There was some confusion as parties tried to establish who actually worked at Johnson Utilities and what the various companies related to it, both through contracts and Johnson’s children, actually did. Johnson himself kept saying “we” in reference to the utility, despite the fact that he is not supposed to be involved in its operations as a manager due to an FBI investigation and federal indictment for bribery.

He initially said that Johnson Utilities had 90 to 100 employees, but then later had to correct himself and say that it had one employee, Gary Drummond. The 90 to 100 employees figure is from Hunt Management, where Brad Cole is the chief operating officer.

Johnson said that he speaks frequently with Drummond and Cole, but from the perspective of an owner not a manager. Johnson said that he has no interest in Hunt Management other than parental, as it is run by his children. But he said he sees Cole almost every day, because Cole is engaged to his daughter, but that they don’t speak about the utility often.

John Dantico, who is an intervener and resident near the Johnson Utilities section 11 plant near Johnson Ranch, went through a long list of self-monitoring reports signed by Johnson. Johnson said he was relying on the verbal confirmation of his employees, who said that the required weekly inspections of the freeboards were taking place at the section 11 plant. Dantico made Johnson read aloud the part in the self-monitoring report that said that falsifying the report was a punishable criminal offense.
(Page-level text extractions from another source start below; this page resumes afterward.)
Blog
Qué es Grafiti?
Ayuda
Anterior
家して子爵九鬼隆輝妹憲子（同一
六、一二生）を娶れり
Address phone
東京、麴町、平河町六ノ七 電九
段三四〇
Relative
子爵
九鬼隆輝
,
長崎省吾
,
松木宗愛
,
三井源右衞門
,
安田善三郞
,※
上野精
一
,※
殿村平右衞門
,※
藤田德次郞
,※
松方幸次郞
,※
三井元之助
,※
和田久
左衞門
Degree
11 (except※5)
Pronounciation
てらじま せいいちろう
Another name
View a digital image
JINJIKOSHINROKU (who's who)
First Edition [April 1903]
On the notice of violation submitted to the Arizona Department of Environmental Quality, it notes that during an inspection of the plant an employee told ADEQ officials that the records of the inspections were not historically kept at the plant, showing an apparent contradiction in the reports and the notice of violation that Dantico believes to be illegal.
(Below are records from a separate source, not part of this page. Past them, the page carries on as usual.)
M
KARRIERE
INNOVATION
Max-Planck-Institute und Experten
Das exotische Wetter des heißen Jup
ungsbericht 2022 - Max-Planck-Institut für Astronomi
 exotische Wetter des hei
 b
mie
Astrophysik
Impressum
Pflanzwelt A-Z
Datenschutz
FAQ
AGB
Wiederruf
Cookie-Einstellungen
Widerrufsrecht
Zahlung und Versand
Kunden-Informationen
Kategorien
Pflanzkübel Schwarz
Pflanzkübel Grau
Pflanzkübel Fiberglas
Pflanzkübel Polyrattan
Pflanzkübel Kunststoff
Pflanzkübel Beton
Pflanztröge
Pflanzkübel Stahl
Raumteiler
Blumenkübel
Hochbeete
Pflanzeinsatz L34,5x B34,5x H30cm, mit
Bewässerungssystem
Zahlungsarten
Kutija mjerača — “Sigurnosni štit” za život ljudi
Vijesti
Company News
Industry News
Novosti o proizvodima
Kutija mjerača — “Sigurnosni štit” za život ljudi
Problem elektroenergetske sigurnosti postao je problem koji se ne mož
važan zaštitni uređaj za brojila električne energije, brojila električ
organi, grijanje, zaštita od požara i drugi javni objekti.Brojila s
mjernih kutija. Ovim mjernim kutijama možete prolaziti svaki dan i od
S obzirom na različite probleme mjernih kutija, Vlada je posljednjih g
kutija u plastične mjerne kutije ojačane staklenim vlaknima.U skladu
Johnson argued that many of the raw-sewage spills detailed in the hearing were not the utility’s fault, citing problems that take place in the course of normal operations as well as faulting people dumping garbage into manholes. When asked if the 300,000 gallons of raw- sewage spills totaled thus far by commissioners is alarming to him, he said that it would be if it were true, but “I don’t know if it’s true.”

ADEQ officials testified earlier that Johnson Utilities has had more raw sewage spills than any other private utility in the state.

Johnson also cast doubt, without providing an argument, on the number of monthly disconnection notices (10,000) provided by the commission. The disconnections, which result in a charge to customers, had been a major complaint at the hearings.

Johnson told commissioners that they were making too much of a 2016 incident which has been brought up many times in the hearing in which ADEQ officials were locked out of collecting water samples at a Johnson Utilities well. He described the incident as an inconsequential misunderstanding in which employees simply didn’t have time that day to take ADEQ officials to all the wells. The agency could have returned the next day without a warrant, he said.

ADEQ official Dave Dunnaway testified earlier that he is not aware of ADEQ officials being prevented from collecting samples in any other case.

Parties avoided aggressively questioning Johnson, even when he could not remember events or answer many questions. That was until Tobin asked him, if management is doing so great, what is he supposed to tell from all of the people who spoke at public comment.

“Are 600 people wrong? ... There is nowhere else for these people to go and they are desperate for Johnson Utilities to solve their problems,” Tobin said. “I get the sense you are not taking this seriously.”

Johnson didn’t directly answer Tobin’s statement. Throughout the hearing, Johnson maintained that current management was very capable. He does not plan to resume a managerial role in the utility and is looking into buying an island in the Caribbean and retiring there.